Rellenitos de plátano is a dish of sweet mashed plantains stuffed with a mixture of refried beans, chocolate, and cinnamon. The assembled egg-shaped balls are deep-fried, and then served with either powdered sugar or honey on top. It is a common and very popular dessert in the cuisine of Guatemala.

==Etymology==
Rellenitos de plátano utilizes two of the most prevalent foods in the Latin American culture, black beans, known as frijoles negros in Spanish, and ripe plantains or plátanos. Rellenito comes from the verb rellenar which means to stuff or fill. The suffix ito in Spanish is known as a diminutive.
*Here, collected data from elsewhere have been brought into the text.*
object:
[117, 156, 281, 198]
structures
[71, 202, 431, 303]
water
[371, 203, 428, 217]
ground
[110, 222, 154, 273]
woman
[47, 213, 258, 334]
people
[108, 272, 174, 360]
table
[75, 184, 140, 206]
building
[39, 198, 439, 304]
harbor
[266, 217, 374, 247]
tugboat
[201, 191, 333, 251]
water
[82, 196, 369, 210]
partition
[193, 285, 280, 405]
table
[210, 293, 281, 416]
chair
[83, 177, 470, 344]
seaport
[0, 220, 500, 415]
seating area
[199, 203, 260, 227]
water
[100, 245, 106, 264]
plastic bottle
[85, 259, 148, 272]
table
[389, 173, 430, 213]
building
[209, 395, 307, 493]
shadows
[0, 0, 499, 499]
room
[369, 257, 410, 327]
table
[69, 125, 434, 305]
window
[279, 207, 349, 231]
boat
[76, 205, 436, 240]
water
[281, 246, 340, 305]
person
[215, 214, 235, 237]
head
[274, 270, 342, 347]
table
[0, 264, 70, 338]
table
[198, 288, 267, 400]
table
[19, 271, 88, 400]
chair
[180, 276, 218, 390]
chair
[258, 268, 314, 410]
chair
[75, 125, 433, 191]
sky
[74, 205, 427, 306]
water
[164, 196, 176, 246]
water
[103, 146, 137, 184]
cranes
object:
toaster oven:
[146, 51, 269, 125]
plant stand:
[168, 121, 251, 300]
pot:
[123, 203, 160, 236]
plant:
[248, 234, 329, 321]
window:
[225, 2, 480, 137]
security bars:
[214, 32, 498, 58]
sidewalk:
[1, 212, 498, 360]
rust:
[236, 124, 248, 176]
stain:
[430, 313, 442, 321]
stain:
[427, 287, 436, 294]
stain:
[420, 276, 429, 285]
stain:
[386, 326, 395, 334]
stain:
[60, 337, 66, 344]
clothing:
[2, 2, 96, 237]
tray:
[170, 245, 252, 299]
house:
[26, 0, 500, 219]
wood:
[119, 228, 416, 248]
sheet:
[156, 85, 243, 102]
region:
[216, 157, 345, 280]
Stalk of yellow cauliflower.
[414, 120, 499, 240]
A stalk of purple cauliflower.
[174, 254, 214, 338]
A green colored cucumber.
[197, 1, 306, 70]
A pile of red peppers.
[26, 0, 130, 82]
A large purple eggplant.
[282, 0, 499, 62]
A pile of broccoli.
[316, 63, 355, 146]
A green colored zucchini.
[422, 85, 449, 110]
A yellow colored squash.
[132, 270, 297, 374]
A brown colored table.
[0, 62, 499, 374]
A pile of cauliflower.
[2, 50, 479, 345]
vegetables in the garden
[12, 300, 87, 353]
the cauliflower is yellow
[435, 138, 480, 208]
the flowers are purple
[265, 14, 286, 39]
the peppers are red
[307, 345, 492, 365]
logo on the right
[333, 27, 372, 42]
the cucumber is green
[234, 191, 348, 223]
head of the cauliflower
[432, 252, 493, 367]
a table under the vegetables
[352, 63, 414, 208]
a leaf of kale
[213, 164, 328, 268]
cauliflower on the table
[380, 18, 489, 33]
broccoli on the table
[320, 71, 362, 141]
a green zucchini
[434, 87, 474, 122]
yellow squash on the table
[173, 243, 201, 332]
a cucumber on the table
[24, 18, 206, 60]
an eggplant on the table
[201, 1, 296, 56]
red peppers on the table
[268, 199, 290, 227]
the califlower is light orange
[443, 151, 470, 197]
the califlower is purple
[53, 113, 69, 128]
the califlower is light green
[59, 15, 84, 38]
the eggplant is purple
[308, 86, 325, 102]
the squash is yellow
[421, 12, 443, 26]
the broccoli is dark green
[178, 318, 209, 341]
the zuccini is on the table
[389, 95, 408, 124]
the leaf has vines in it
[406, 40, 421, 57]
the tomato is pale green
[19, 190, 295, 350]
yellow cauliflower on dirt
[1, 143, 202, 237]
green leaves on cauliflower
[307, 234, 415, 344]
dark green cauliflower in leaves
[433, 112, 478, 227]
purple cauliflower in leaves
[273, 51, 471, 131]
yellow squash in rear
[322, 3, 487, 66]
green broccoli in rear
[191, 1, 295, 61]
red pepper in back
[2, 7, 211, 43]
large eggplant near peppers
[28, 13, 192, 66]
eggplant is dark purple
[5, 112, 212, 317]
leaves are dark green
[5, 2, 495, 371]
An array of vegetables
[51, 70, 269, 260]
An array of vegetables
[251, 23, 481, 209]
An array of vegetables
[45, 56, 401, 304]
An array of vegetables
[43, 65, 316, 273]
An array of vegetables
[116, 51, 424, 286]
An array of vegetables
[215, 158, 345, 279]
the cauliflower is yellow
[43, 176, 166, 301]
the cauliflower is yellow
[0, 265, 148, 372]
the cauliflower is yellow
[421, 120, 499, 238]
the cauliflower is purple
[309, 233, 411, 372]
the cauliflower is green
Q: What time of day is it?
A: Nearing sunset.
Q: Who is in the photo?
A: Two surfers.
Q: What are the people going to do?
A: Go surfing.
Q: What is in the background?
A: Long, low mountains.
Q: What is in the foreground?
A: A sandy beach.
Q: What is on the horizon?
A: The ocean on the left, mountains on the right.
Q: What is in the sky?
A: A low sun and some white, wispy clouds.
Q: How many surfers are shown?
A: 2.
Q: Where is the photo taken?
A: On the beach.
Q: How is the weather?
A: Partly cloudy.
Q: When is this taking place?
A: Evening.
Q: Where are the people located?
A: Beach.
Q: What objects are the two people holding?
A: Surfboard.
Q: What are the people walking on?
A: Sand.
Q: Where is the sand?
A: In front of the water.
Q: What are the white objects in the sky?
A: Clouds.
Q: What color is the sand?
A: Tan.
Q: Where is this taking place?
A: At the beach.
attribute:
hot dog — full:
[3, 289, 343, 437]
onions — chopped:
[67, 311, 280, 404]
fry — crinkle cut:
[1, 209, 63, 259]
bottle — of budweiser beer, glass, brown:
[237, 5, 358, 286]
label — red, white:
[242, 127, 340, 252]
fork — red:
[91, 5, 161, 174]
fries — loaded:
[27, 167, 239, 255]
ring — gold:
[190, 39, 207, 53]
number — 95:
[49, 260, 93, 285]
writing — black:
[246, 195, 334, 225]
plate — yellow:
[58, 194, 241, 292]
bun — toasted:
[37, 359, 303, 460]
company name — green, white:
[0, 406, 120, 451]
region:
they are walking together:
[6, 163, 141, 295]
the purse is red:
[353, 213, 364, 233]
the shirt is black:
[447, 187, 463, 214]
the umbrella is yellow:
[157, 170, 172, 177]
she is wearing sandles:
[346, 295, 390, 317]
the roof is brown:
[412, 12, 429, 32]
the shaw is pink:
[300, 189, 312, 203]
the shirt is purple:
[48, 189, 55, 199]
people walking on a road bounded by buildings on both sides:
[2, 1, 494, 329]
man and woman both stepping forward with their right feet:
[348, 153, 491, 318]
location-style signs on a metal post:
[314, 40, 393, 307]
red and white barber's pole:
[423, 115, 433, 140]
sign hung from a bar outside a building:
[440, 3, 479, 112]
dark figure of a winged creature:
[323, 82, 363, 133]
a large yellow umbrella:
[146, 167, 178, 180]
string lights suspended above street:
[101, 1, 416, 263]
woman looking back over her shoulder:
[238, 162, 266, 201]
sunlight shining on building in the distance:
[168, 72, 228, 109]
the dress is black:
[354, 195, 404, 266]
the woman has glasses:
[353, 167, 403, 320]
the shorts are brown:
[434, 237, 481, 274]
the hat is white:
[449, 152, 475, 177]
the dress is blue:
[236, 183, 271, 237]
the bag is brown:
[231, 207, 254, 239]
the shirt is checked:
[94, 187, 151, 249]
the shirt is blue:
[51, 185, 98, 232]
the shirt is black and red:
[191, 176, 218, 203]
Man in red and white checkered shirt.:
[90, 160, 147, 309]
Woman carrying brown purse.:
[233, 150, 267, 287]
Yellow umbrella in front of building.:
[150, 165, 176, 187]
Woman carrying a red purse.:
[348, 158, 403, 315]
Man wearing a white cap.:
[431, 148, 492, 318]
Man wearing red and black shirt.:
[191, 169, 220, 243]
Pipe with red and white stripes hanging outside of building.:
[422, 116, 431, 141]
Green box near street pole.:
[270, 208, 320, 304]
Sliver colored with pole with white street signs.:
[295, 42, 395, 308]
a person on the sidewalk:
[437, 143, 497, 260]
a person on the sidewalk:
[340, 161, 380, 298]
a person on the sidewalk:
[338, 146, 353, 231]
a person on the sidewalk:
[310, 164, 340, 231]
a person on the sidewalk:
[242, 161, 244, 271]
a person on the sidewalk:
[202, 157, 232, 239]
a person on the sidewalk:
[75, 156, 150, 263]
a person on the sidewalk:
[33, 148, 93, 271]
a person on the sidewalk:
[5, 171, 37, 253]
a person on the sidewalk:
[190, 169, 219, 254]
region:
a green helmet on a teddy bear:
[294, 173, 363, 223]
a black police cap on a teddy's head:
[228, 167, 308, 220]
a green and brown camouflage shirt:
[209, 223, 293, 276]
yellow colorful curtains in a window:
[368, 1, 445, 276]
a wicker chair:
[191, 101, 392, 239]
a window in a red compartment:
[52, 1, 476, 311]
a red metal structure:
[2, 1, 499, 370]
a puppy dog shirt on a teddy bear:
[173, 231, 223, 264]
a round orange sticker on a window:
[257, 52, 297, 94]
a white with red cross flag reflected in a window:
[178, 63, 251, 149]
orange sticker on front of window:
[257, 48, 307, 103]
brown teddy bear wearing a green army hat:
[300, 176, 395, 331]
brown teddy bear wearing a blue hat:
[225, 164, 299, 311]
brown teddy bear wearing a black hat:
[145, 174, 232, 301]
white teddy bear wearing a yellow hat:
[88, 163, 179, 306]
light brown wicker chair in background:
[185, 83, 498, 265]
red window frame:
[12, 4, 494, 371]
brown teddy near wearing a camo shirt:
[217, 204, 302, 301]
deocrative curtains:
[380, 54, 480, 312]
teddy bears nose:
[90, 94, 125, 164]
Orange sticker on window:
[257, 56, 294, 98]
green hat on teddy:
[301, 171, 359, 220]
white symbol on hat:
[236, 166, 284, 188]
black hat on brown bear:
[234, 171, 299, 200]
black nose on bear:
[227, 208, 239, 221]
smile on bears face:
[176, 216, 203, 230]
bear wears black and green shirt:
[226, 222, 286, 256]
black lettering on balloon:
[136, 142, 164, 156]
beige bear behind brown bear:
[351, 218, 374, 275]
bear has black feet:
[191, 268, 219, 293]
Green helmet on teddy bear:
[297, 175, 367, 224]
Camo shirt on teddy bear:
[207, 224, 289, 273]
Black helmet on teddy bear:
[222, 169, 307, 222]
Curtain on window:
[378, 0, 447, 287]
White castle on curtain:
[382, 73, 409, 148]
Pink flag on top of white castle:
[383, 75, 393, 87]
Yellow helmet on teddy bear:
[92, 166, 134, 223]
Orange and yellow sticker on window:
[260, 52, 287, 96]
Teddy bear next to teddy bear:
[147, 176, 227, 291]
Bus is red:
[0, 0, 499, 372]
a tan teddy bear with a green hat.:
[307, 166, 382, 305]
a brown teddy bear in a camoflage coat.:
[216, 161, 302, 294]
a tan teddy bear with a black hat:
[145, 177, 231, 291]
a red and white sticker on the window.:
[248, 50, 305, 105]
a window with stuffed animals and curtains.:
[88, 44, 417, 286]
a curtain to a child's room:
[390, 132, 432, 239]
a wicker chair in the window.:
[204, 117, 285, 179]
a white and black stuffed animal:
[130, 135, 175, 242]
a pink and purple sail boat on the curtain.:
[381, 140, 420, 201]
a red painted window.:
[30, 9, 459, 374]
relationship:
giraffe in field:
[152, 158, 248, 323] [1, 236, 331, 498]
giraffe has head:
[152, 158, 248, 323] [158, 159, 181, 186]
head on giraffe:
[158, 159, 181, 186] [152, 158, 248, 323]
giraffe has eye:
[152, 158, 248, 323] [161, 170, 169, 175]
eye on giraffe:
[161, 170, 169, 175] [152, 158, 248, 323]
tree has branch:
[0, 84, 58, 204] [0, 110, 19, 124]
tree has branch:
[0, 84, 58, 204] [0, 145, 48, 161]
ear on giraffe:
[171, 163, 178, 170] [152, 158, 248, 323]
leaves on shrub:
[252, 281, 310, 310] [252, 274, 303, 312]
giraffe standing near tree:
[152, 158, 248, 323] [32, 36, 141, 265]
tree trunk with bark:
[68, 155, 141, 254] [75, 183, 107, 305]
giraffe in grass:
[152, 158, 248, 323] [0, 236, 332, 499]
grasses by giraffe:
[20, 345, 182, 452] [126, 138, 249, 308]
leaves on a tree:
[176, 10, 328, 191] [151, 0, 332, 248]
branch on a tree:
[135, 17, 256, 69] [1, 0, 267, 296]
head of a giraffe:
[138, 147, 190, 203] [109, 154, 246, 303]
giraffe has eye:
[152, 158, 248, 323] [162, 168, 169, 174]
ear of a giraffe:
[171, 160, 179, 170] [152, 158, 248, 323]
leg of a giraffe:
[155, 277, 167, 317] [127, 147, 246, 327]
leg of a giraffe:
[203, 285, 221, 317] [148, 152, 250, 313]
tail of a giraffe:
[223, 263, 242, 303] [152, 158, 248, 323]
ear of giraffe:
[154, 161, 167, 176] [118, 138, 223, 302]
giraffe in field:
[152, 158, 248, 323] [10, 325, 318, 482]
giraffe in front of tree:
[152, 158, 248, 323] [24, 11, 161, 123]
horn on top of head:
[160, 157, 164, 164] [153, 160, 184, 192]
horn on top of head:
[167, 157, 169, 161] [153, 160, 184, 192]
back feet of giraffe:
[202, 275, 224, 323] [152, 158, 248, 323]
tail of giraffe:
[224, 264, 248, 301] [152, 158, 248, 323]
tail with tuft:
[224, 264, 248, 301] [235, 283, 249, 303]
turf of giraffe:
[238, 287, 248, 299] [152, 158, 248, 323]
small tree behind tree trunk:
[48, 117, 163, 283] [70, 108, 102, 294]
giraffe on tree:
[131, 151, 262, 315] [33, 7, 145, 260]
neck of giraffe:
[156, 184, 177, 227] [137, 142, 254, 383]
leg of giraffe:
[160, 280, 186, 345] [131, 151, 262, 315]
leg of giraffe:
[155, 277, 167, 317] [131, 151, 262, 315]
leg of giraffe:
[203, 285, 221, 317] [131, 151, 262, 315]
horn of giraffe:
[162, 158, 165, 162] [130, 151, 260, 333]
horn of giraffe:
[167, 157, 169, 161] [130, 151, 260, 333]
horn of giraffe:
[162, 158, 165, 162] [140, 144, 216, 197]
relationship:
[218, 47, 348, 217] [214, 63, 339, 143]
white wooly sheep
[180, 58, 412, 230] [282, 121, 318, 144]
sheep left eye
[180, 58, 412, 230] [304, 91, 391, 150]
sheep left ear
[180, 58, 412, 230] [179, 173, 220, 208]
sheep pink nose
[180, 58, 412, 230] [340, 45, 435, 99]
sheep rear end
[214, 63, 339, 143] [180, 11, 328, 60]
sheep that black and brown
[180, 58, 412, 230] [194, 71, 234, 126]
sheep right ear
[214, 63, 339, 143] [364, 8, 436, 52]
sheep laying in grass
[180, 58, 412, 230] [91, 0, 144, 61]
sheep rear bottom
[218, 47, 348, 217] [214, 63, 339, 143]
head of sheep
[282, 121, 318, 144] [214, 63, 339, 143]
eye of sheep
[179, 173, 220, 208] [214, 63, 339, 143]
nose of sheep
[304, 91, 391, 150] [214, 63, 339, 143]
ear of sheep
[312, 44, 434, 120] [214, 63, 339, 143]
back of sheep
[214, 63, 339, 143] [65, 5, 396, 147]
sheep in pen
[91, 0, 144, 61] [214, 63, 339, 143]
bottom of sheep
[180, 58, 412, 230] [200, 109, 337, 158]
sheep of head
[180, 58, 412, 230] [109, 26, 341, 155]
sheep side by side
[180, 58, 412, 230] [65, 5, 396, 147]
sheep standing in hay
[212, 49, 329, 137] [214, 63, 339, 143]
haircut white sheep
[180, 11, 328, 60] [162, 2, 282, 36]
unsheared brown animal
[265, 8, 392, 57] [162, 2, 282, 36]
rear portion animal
Hence rellenitos de plátano could be translated as "little stuffed plantain things".

==Preparation==
To prepare rellenitos, plantains are cut into medium-sized pieces and boiled with cinnamon until tender. Once they are tender, normally after about ten minutes of cooking time they are removed, mashed into a paste and set aside to cool. The paste is then formed into a small thick tortilla by hand, leaving the center indented resembling a small bowl. The bowl is then filled with a mixture of black refried beans, chocolate and cinnamon. The filling itself is made by melting Guatemalan or Maya chocolate in water and then adding refried beans and cinnamon. The bowl is then closed by wrapping the ends of the tortilla until it closes, creating something that resembles an egg — the plantain paste being the shell, with a black bean, chocolate, and cinnamon filling. The rellenito is then fried in a pan with oil until golden brown on all sides. They are generally served with either honey or powdered sugar on top.

Rellenitos are served year-round and are typical Guatemalan cuisine. They are very inexpensive and easy to prepare.